In the Distance


Author’s Note: To read more about this scene, visit the introductory blog post.

In the Distance

by Joel Caris

Birdsong overlaid the liquid murmur of the creek, a lulling melody dampened by the afternoon’s stifling heat and humidity. Fluttering into wakefulness, Kellan came aware of his entanglement with Madelyn, skin on skin and mingled perspiration, her legs wrapped around one of his, his face buried in her shoulder and her breast against his chest. Blinking, he lifted his head from the sour bloom of his own breath echoing off her skin. Dappled sunlight strobed across his eyes as it filtered through the leaves above. Scents enveloped him: moss and dirt, fern leaf and running water, the faint linger of sex—all of it a heady mixture of life and continuance.

In the distance, a terrible sound carried.
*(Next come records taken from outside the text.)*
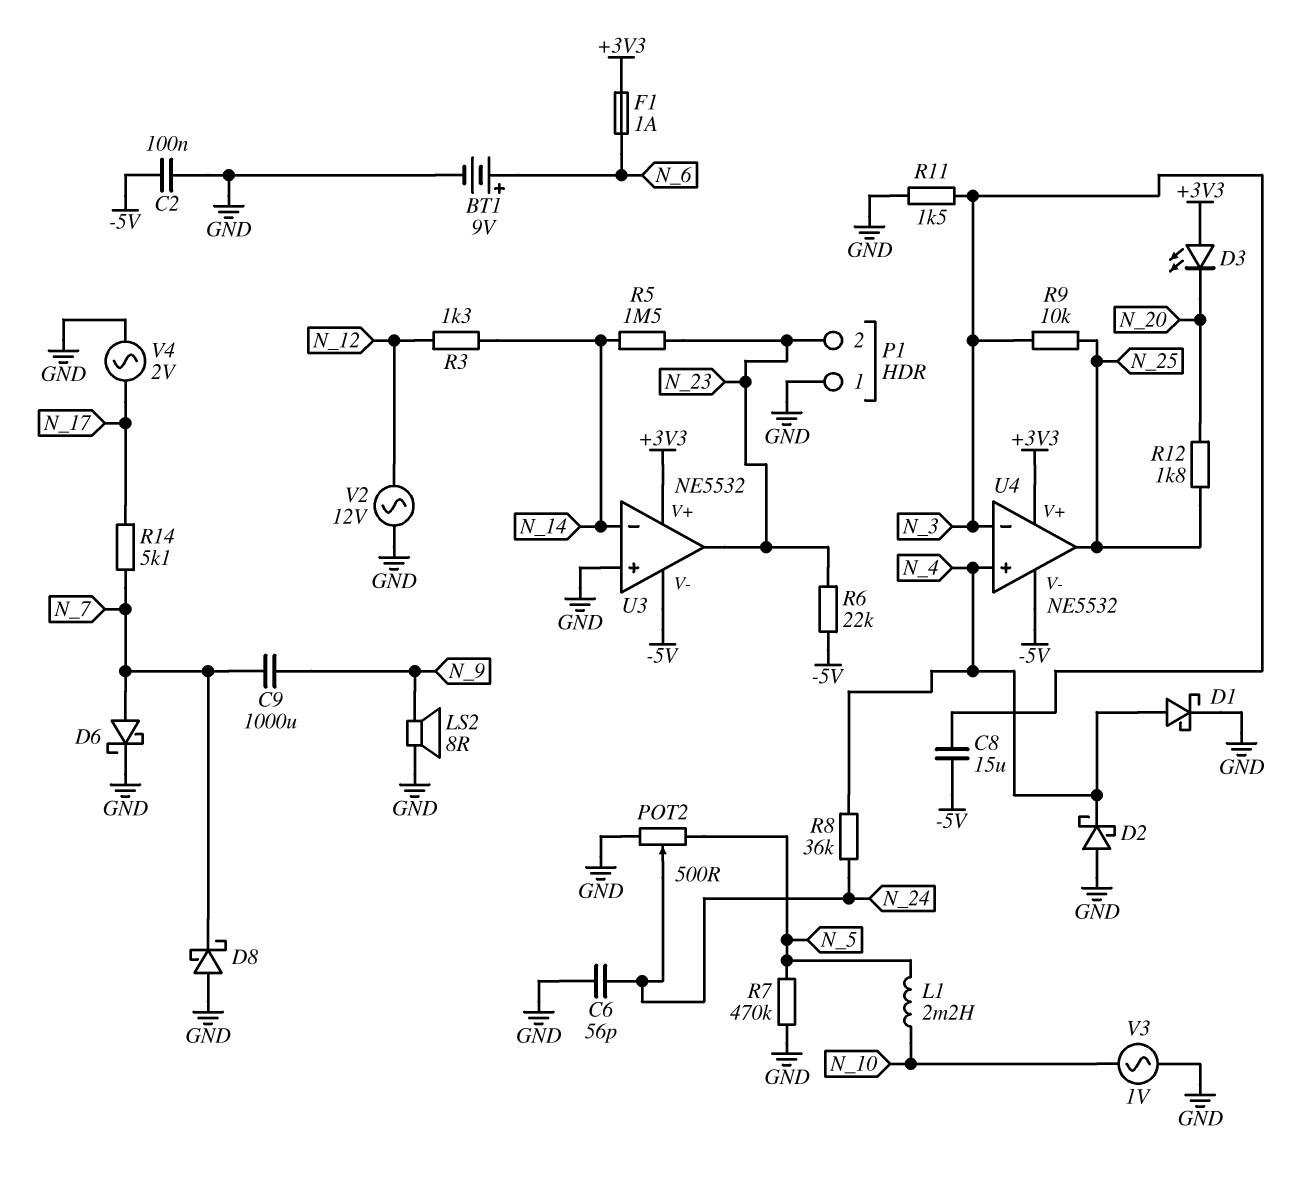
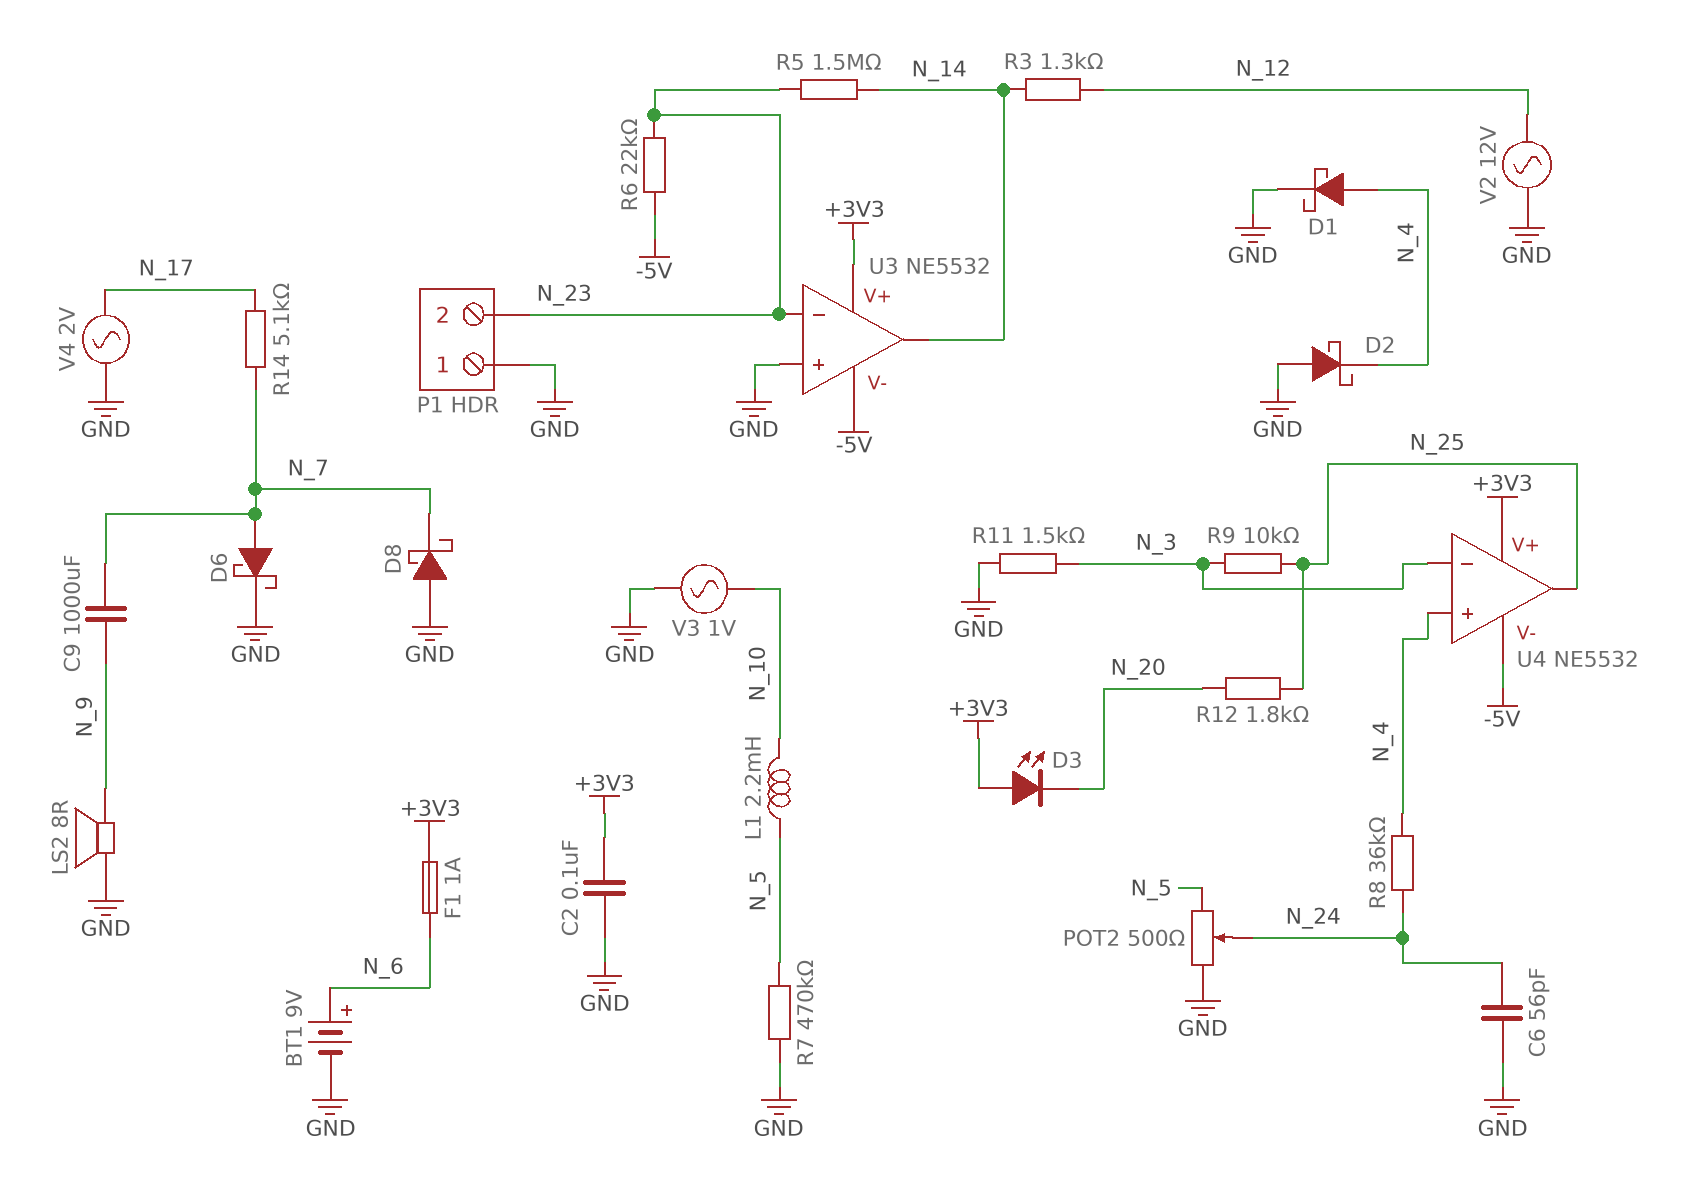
C2: 100nF (-5V, GND) -> 100nF (+3V3, GND)
C8: 15uF (-5V, N_3) -> none
U3 pin in-: N_14 -> N_23
U3 pin out: N_23 -> N_14

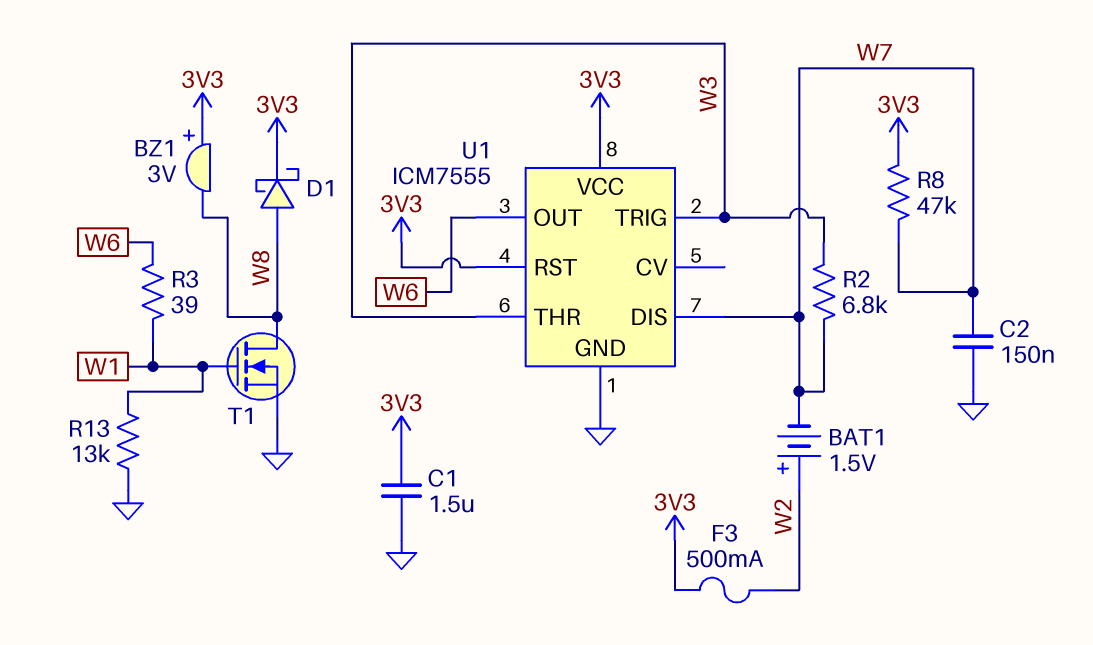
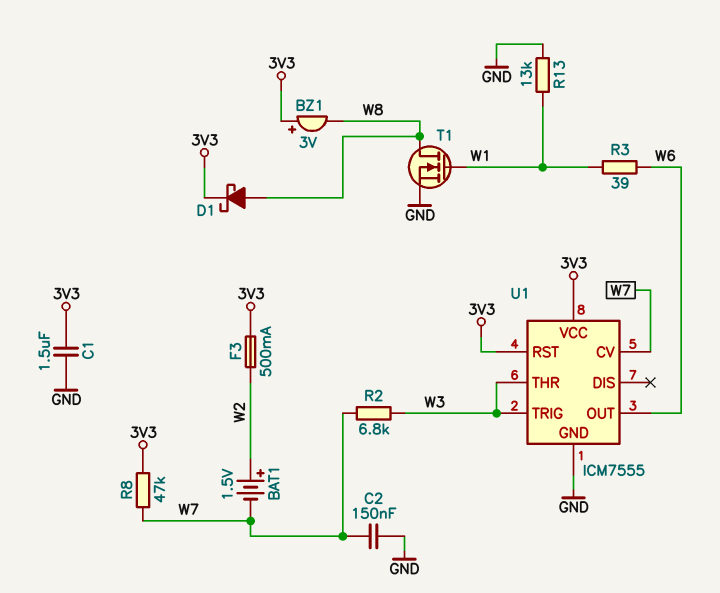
U1 pin CV: none -> W7
U1 pin DIS: W7 -> none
The thick air hitched in his chest. Gently, he disentangled himself from Madelyn, cautious despite how heavy she slept. The rhythm of her breath never altered; he did not quite know why he moved so carefully, why he didn’t want to wake her. The air hung still around them even as birds flitted in the branches above, lilting out song and chirping warning. He stood, slowly; losing balance, he jabbed a foot backward to steady himself, a moss-hidden twig stabbing at his heel. A sharp intake of breath and Madelyn stirred, just a moment, but did not awaken. Kellan let out the breath and it felt a greater release than it had any right to be.

The distant sound thrummed through him in its intent rhythm, stirring a rising anxiety.

He stared down at Madelyn’s sleeping form, her red hair a mess of leaf debris and tangles framing her delicate, freckled face. That fairness was a deception, though; she moved through their world with a quick-to-trigger fury, with a certainty of her righteousness, with an instinct for survival he often thought would bring her nothing short of a ragged, fierce end, forced upon her by probably the first fight she would ever lose and hopefully far in the future—though he feared otherwise.

It was then Madelyn stirred, her eyes opening as she shifted and turned her face skyward. For a moment she was lost to him, instead caught in the blue and white of the cloud-dotted sky, but then her attention sank back to earth and his presence, her eyes falling on his naked form standing over her. A brief smile flitted across her face before fading, crumbling, the sleepy haze of her eyes clearing as they focused into awareness. “What is that?” she asked, her voice sharp.

He tried to imagine how to tell her.